I agree, their later ECM Lassus disc is first class, especially their singing of the Requiem. (Though I prefer De Labyrintho and Ensemble Daedalus in the Prophetiae Sybillarum.) But my point was that they've changed as a group over the decades, I don't think their singing or vocal blend is like it was in the group's first incarnation, with Paul Hillier. That is apparent even in their Lassus. As they sing the Requiem, for instance, at a lower pitch, so David James sounds quite different than on the earlier Lassus Penitential Psalms (and the rest of their early recordings too). They don't sound like the same group to me: for one, they're older men, and two, Gordon Jones has a different sound & style from Hillier. I also hear differences in their approach (which makes me think that Hillier had a strong influence on their early singing, as a scholar). Have you heard their earlier EMI Dufay CD or the Old Hall Manuscript recording?--those are recordings where the earlier ensemble really shined, IMO:

https://www.amazon.com/Renaissance-...=1518122846&sr=1-1&keywords=hilliard+ensemble

To appreciate how radically different the young Hilliards were when they first arrived on the early music in the late 1970s and early 1980s, you need only listen to Brno Turner & Pro Cantione Antiqua's singing of John Dunstable's extraordinary motet, "Veni Sancte Spiritus", and then compare it to the Hilliard's version on EMI. The differences are quite pronounced, in multiple ways:

Pro Cantiona Antiqua, Brno Turner:





The Hilliard Ensemble:





I know which performance I prefer, by a mile.

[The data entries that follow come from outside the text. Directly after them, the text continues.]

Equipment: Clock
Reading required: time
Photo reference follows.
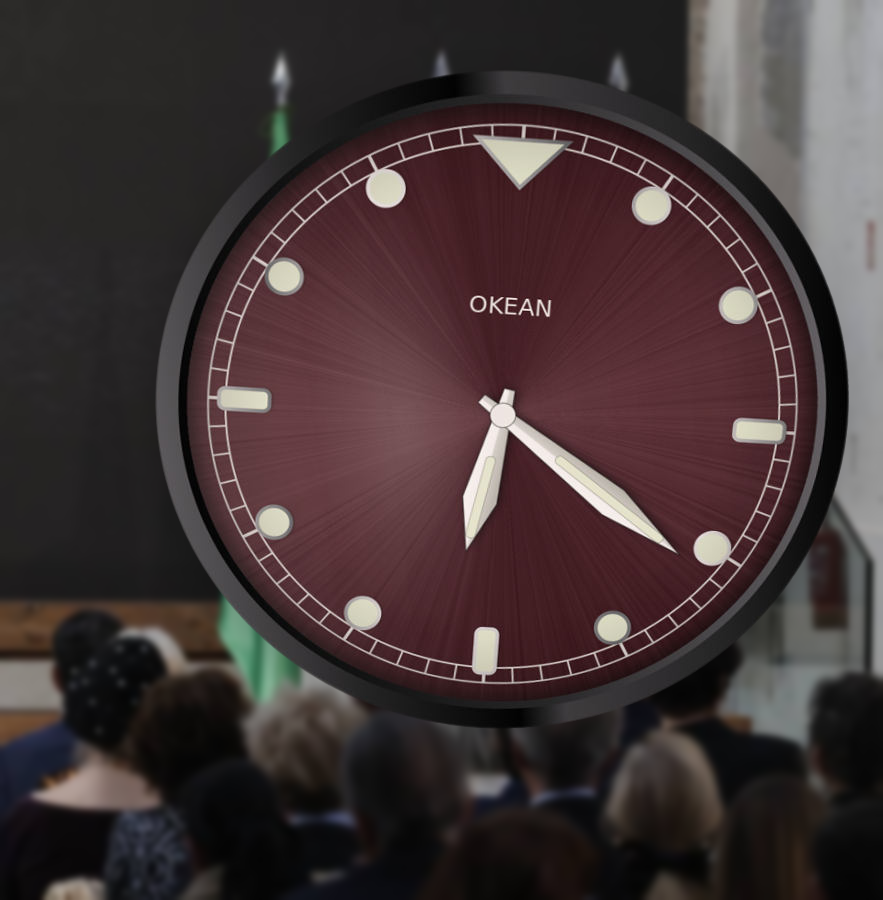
6:21
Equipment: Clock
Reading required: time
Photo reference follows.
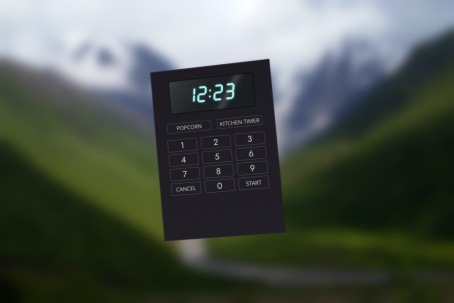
12:23
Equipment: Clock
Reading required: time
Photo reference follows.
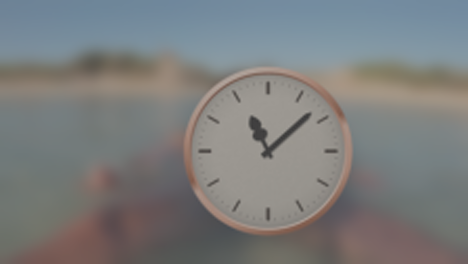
11:08
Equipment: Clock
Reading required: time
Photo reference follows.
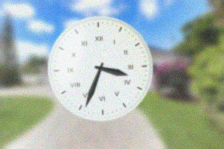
3:34
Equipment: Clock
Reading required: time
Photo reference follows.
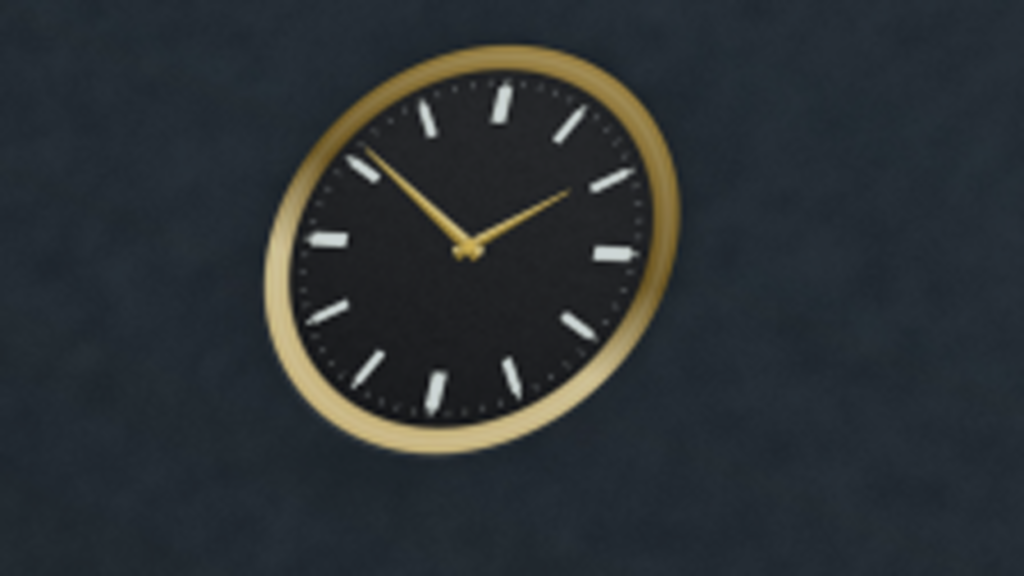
1:51
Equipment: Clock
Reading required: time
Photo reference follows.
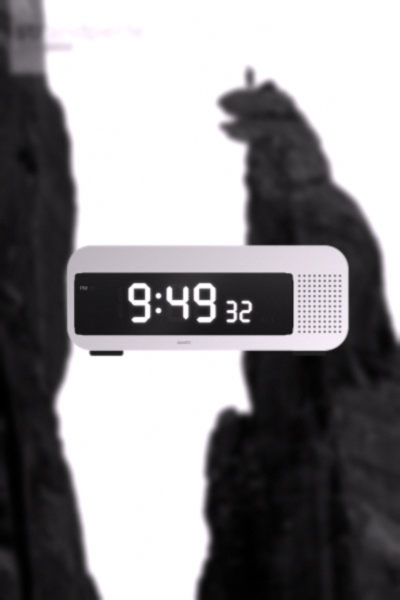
9:49:32
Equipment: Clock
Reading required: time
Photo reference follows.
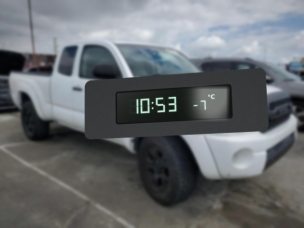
10:53
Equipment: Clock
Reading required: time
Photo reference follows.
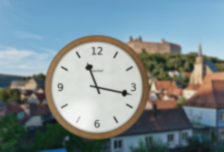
11:17
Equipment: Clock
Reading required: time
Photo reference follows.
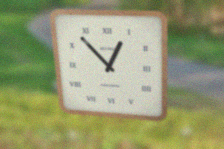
12:53
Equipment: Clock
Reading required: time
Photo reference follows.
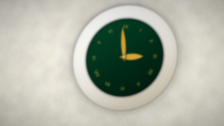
2:59
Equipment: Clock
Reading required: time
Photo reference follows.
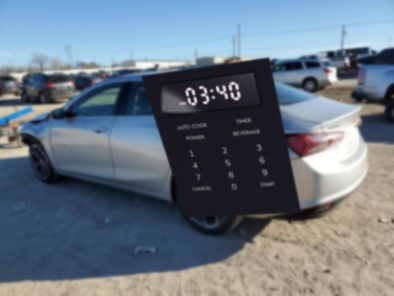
3:40
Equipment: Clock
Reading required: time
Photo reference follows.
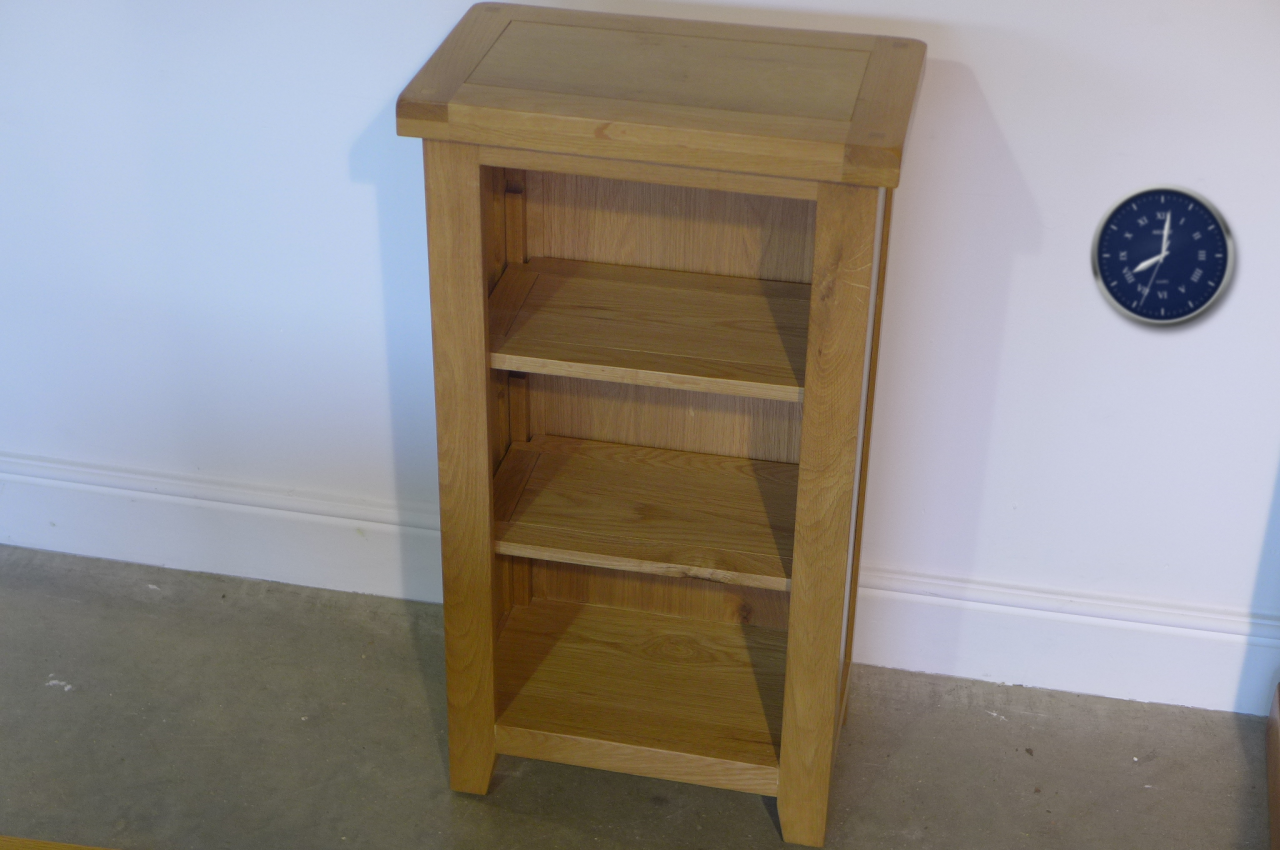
8:01:34
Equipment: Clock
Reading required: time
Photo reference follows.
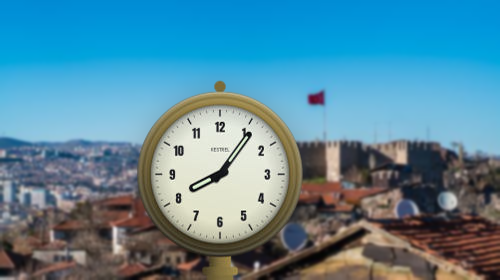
8:06
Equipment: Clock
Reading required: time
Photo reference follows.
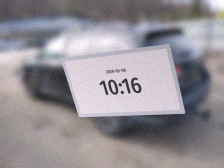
10:16
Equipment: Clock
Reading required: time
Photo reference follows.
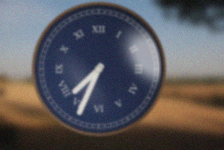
7:34
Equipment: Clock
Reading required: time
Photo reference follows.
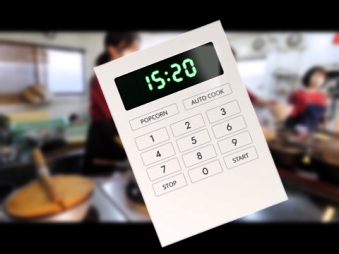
15:20
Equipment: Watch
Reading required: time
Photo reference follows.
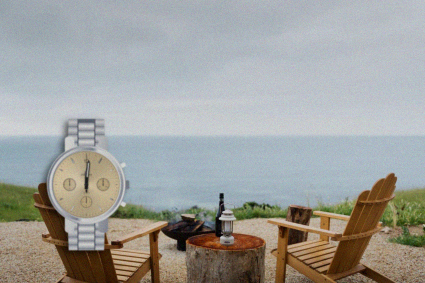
12:01
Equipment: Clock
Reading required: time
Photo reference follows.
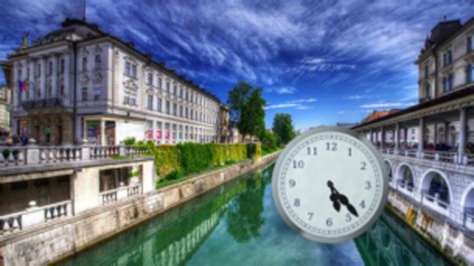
5:23
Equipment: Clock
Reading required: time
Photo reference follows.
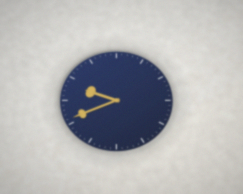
9:41
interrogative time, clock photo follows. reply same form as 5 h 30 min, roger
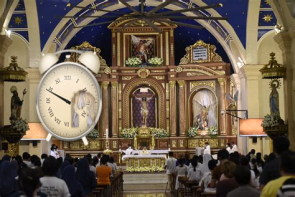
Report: 9 h 49 min
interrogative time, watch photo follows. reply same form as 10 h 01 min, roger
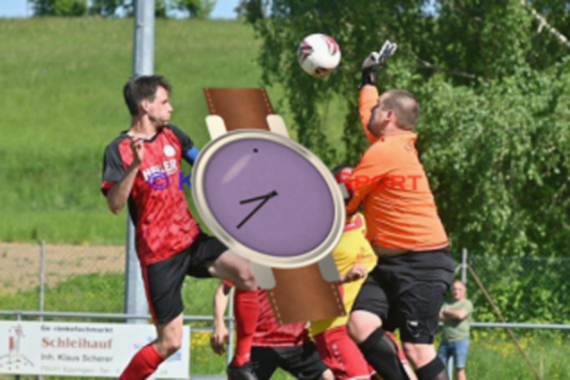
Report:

In contrast, I'd add that the series of recordings the later Hilliards did for the Coro label are the ones that I've liked the least by them. I actually think they're weak performances, and I'm a long standing, hugely devoted fan of the group.

Agreed, the idea that masses are "performed" is completely a modern concept.


----------



## Mandryka

I can't help think that Deller, the Deller Consort, was a big influence on Hilliard Ensemble.


----------



## Josquin13

Why? Have members of the Hilliards ever spoken about Alfred Deller as a "big influence"? I think the contrast between the style of singing of the 1970s & 80s Hilliard Ensemble and the Deller Consort is even greater than that between the Hilliards and Pro Cantione Antiqua. Though they did add instruments on some of the recordings (in the form of the Kees Boeke Consort), as Deller did (along with many of the other older groups). Granted, Deller was very likely an influence on David Munrow, so the Hilliards may have been influenced by him. But I wouldn't call it a "big influence" myself. What the Hilliards were doing in the 1970s was radically different & new.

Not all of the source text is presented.